Source records:
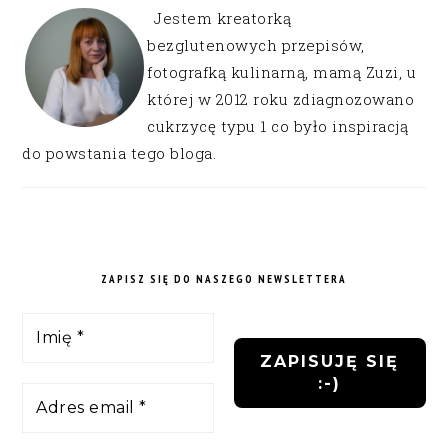
Jestem kreatorką
bezglutenowych przepisów,
fotografką kulinarną, mamą Zuzi, u
której w 2012 roku zdiagnozowano
cukrzycę typu 1 co było inspiracją
do powstania tego bloga.
ZAPISZ SIĘ DO NASZEGO NEWSLETTERA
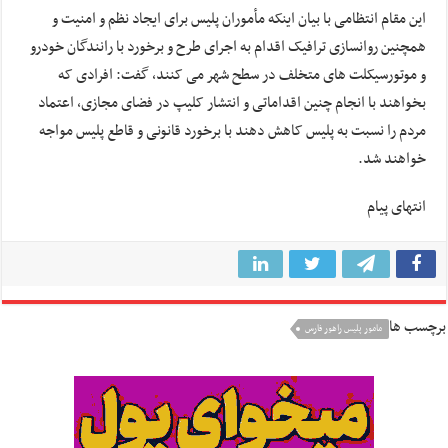
این مقام انتظامی با بیان اینکه مأموران پلیس برای ایجاد نظم و امنیت و
همچنین روانسازی ترافیک اقدام به اجرای طرح و برخورد با رانندگان خودرو
و موتورسیکلت های متخلف در سطح شهر می کنند، گفت: افرادی که
بخواهند با انجام چنین اقداماتی و انتشار کلیپ در فضای مجازی، اعتماد
مردم را نسبت به پلیس کاهش دهند با برخورد قانونی و قاطع پلیس مواجه
خواهند شد.
انتهای پیام
برچسب ها
مامور پلیس راهور فارس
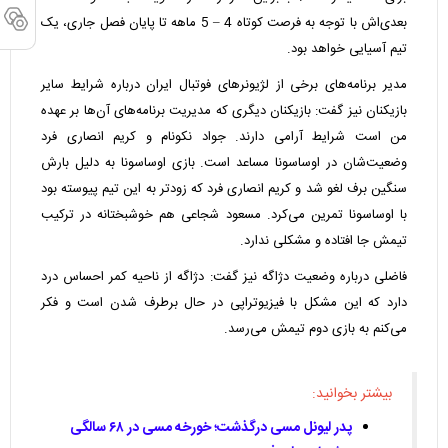
بعدی‌اش با توجه به فرصت کوتاه 4 – 5 ماهه تا پایان فصل جاری، یک
تیم آسیایی خواهد بود.
مدیر برنامه‌های برخی از لژیونرهای فوتبال ایران درباره شرایط سایر
بازیکنان نیز گفت: بازیکنان دیگری که مدیریت برنامه‌های آن‌ها بر عهده
من است شرایط آرامی دارند. جواد نکونام و کریم انصاری فرد
وضعیت‌شان در اوساسونا مساعد است. بازی اوساسونا به دلیل بارش
سنگین برف لغو شد و کریم انصاری فرد که زودتر به این تیم پیوسته بود
با اوساسونا تمرین می‌کرد. مسعود شجاعی هم خوشبختانه در ترکیب
تیمش جا افتاده و مشکلی ندارد.
فاضلی درباره وضعیت دژاگه نیز گفت: دژاگه از ناحیه کمر احساس درد
دارد که این مشکل با فیزیوتراپی در حال برطرف شدن است و فکر
می‌کنم به بازی دوم تیمش می‌رسد.
بیشتر بخوانید:
پدر لیونل مسی درگذشت؛ خورخه مسی در ۶۸ سالگی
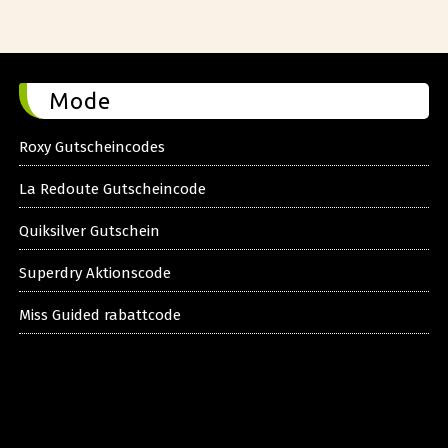
Mode
Roxy Gutscheincodes
La Redoute Gutscheincode
Quiksilver Gutschein
Superdry Aktionscode
Miss Guided rabattcode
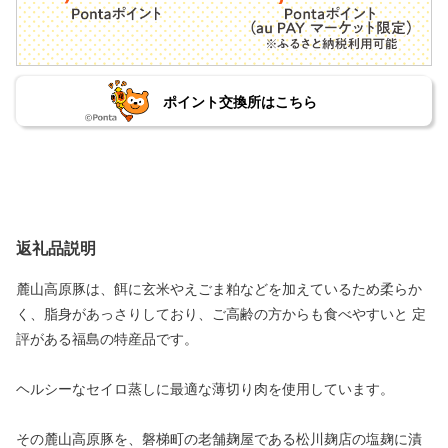
ポイント交換所はこちら
返礼品説明
麓山高原豚は、餌に玄米やえごま粕などを加えているため柔らか
く、脂身があっさりしており、ご高齢の方からも食べやすいと 定
評がある福島の特産品です。
ヘルシーなセイロ蒸しに最適な薄切り肉を使用しています。
その麓山高原豚を、磐梯町の老舗麹屋である松川麹店の塩麹に漬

#### TASK DIRECTIONS
Please arrange the lines of the listing as a numbered list, from the line containing "این مقام انتظامی" through the end of the listing, with both ends included. Leave out blank lines and pictures.

#### SOLUTION TO THE EXERCISE
1. این مقام انتظامی با بیان اینکه مأموران پلیس برای ایجاد نظم و امنیت و
2. همچنین روانسازی ترافیک اقدام به اجرای طرح و برخورد با رانندگان خودرو
3. و موتورسیکلت های متخلف در سطح شهر می کنند، گفت: افرادی که
4. بخواهند با انجام چنین اقداماتی و انتشار کلیپ در فضای مجازی، اعتماد
5. مردم را نسبت به پلیس کاهش دهند با برخورد قانونی و قاطع پلیس مواجه
6. خواهند شد.
7. انتهای پیام
8. برچسب ها
9. مامور پلیس راهور فارس
10. بعدی‌اش با توجه به فرصت کوتاه 4 – 5 ماهه تا پایان فصل جاری، یک
11. تیم آسیایی خواهد بود.
12. مدیر برنامه‌های برخی از لژیونرهای فوتبال ایران درباره شرایط سایر
13. بازیکنان نیز گفت: بازیکنان دیگری که مدیریت برنامه‌های آن‌ها بر عهده
14. من است شرایط آرامی دارند. جواد نکونام و کریم انصاری فرد
15. وضعیت‌شان در اوساسونا مساعد است. بازی اوساسونا به دلیل بارش
16. سنگین برف لغو شد و کریم انصاری فرد که زودتر به این تیم پیوسته بود
17. با اوساسونا تمرین می‌کرد. مسعود شجاعی هم خوشبختانه در ترکیب
18. تیمش جا افتاده و مشکلی ندارد.
19. فاضلی درباره وضعیت دژاگه نیز گفت: دژاگه از ناحیه کمر احساس درد
20. دارد که این مشکل با فیزیوتراپی در حال برطرف شدن است و فکر
21. می‌کنم به بازی دوم تیمش می‌رسد.
22. بیشتر بخوانید:
23. پدر لیونل مسی درگذشت؛ خورخه مسی در ۶۸ سالگی
24. Mode
25. Roxy Gutscheincodes
26. La Redoute Gutscheincode
27. Quiksilver Gutschein
28. Superdry Aktionscode
29. Miss Guided rabattcode
30. ポイント交換所はこちら
31. 返礼品説明
32. 麓山高原豚は、餌に玄米やえごま粕などを加えているため柔らか
33. く、脂身があっさりしており、ご高齢の方からも食べやすいと 定
34. 評がある福島の特産品です。
35. ヘルシーなセイロ蒸しに最適な薄切り肉を使用しています。
36. その麓山高原豚を、磐梯町の老舗麹屋である松川麹店の塩麹に漬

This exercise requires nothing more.